The two-story, Queen Anne-style home has a Wisconsin white cedar-log exterior and features California redwood shingles on the upper story. The front facade features a single-story wraparound porch with log pillars across the front and east side. The fourteen-room home includes a wood-framed interior with red oak panels in the entrance hall, dining room, and library. The first floor also contains a kitchen, two bedrooms, a music room, a small conservatory, and a full bathroom (which Stratton-Porter also used as a photographic darkroom). The second floor included four large rooms.
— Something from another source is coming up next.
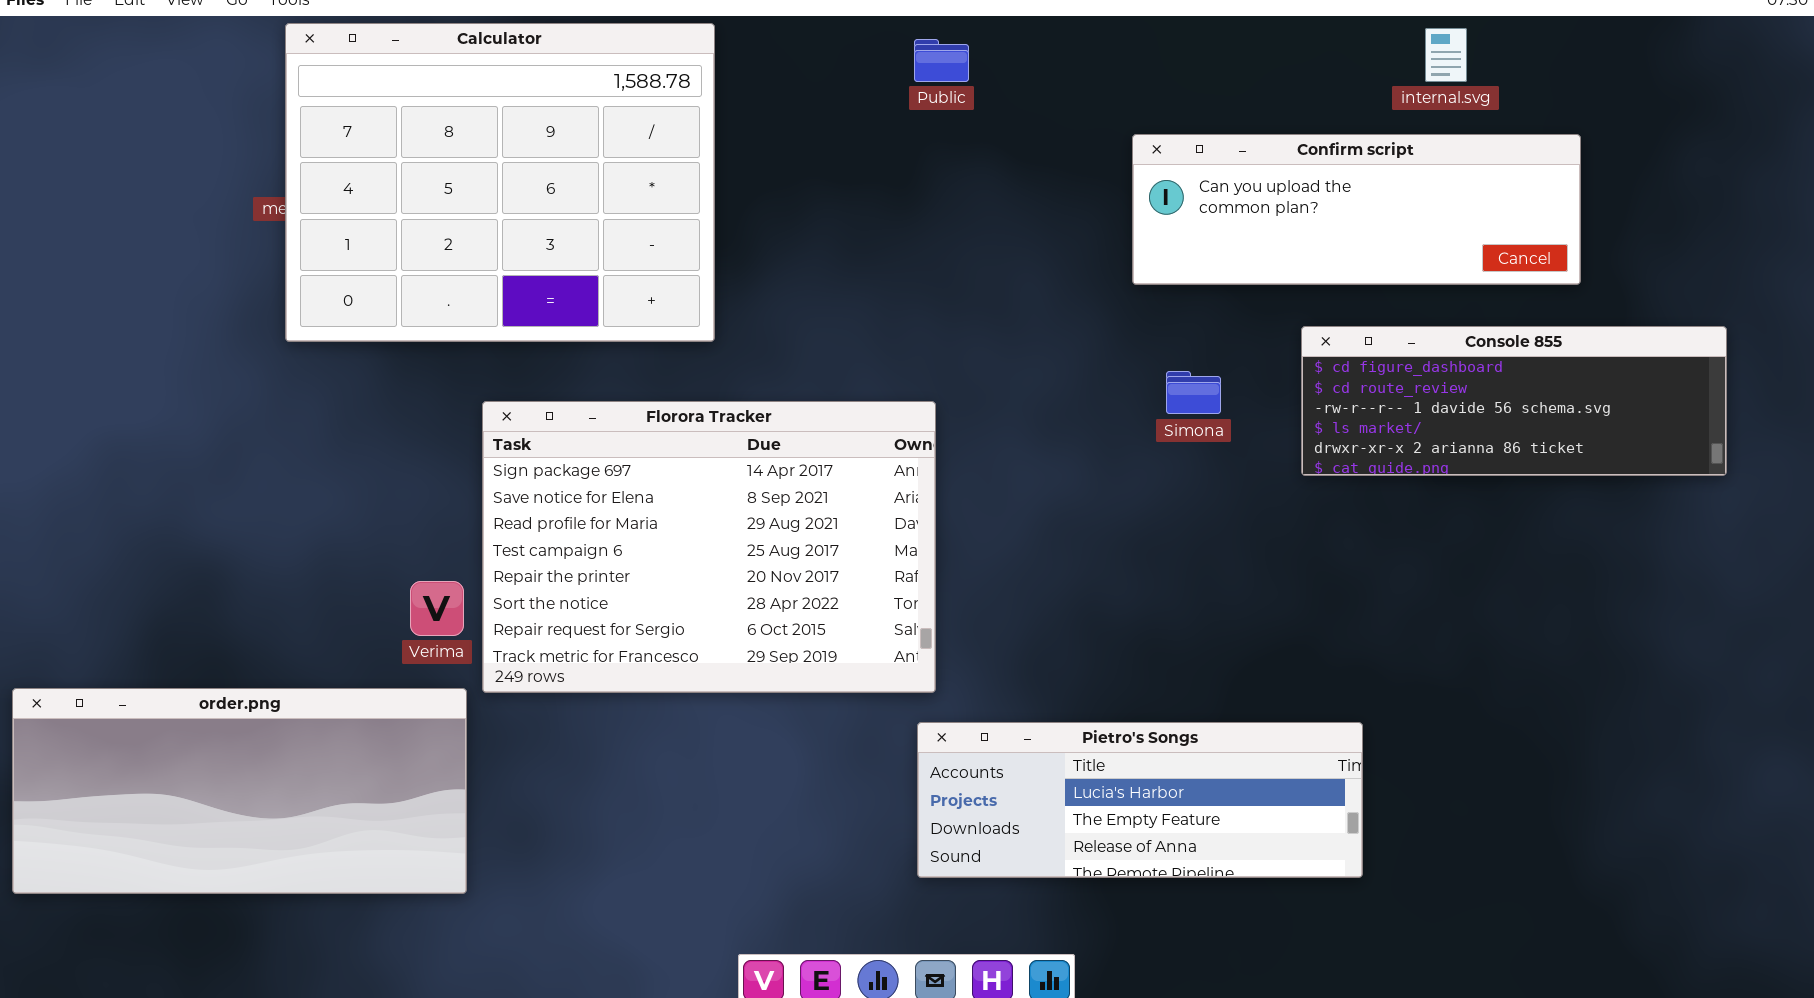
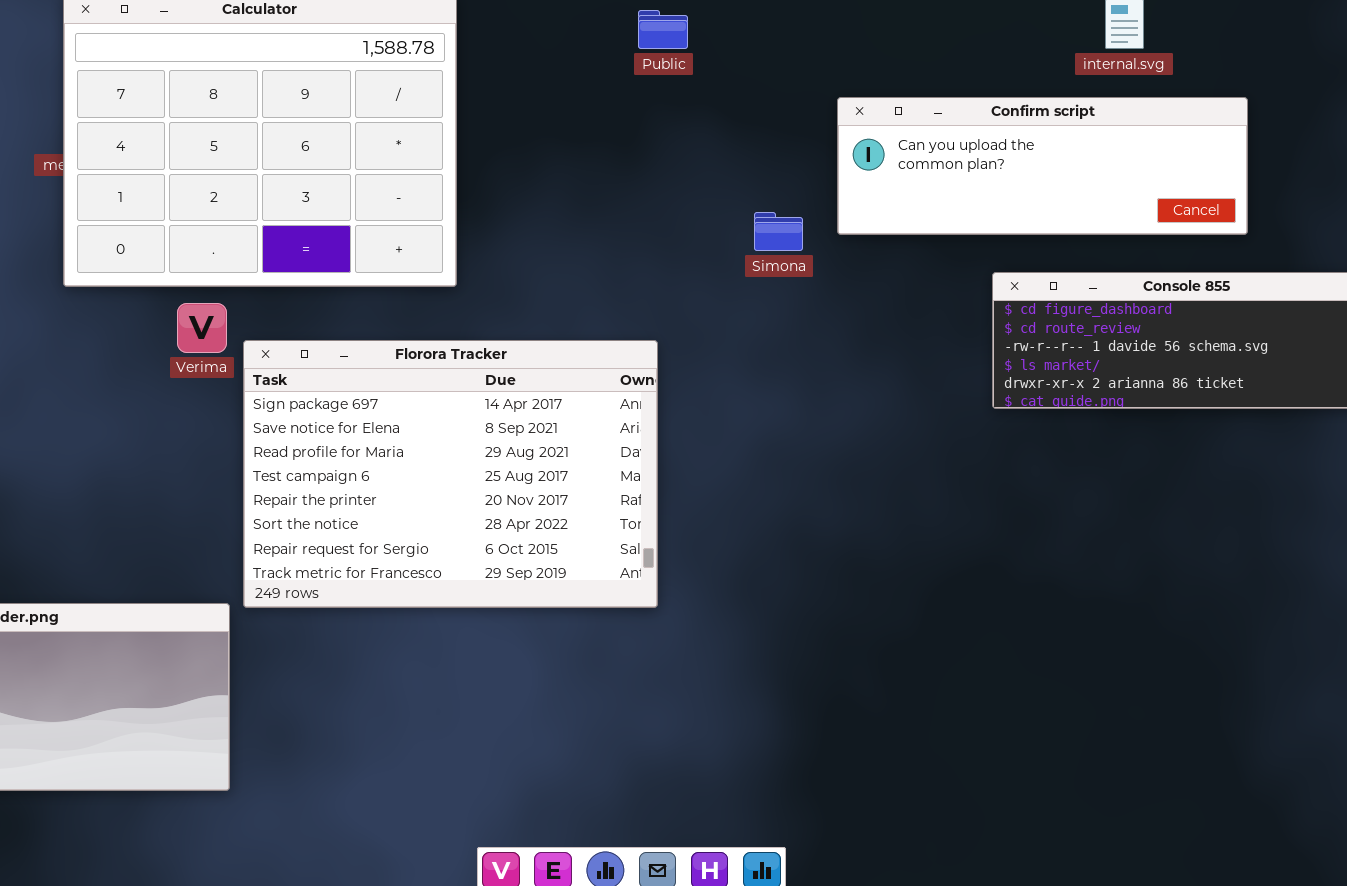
Simona: [1166,371,1221,414] -> [754,212,803,251], moved
Verima: [410,581,464,636] -> [177,303,227,353], moved
Pietro's Songs: [917,722,1363,878] -> none, closed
The home also featured seven fireplaces, large windows, and white oak floors. A cedar-log barn/carriage house was erected behind the home. The property also included a yard filled with fruit trees, vines, and bushes, as well as a large flower garden.

==Significance==
The Limberlost Cabin, in addition to serving as the Porters' residence, was Stratton-Porter's base for her field research, natural history collecting, writing projects, and photographic work. While residing in Geneva, Stratton-Porter spent much of her time exploring, observing nature, sketching, and making photographs at the Limberlost Swamp. The cabin is also where she began writing her literary career at the age of thirty-six. Stratton-Porter used her fictional writings to educate readers about birding and nature while interlacing the stories with romance and moral lessons. Her popularity was so high during World War I that "reprints of the novel were said to have littered the trenches."

Stratton-Porter's first published article appeared in Recreation magazine in 1900 when she was living at Limberlost Cabin. She also wrote her first novel, The Song of the Cardinal (1903), while living there. Stratton-Porter used the nearby swamp for research for her natural history book, Moths of the Limberlost (1912), as well. In addition, the area was the setting for three of her popular novels: Freckles (1904), A Girl of the Limberlost (1909) and Laddie (1913). While a resident of Geneva, Stratton-Porter became known as "The Bird Lady" and "The Lady of the Limberlost" to her friends and readers.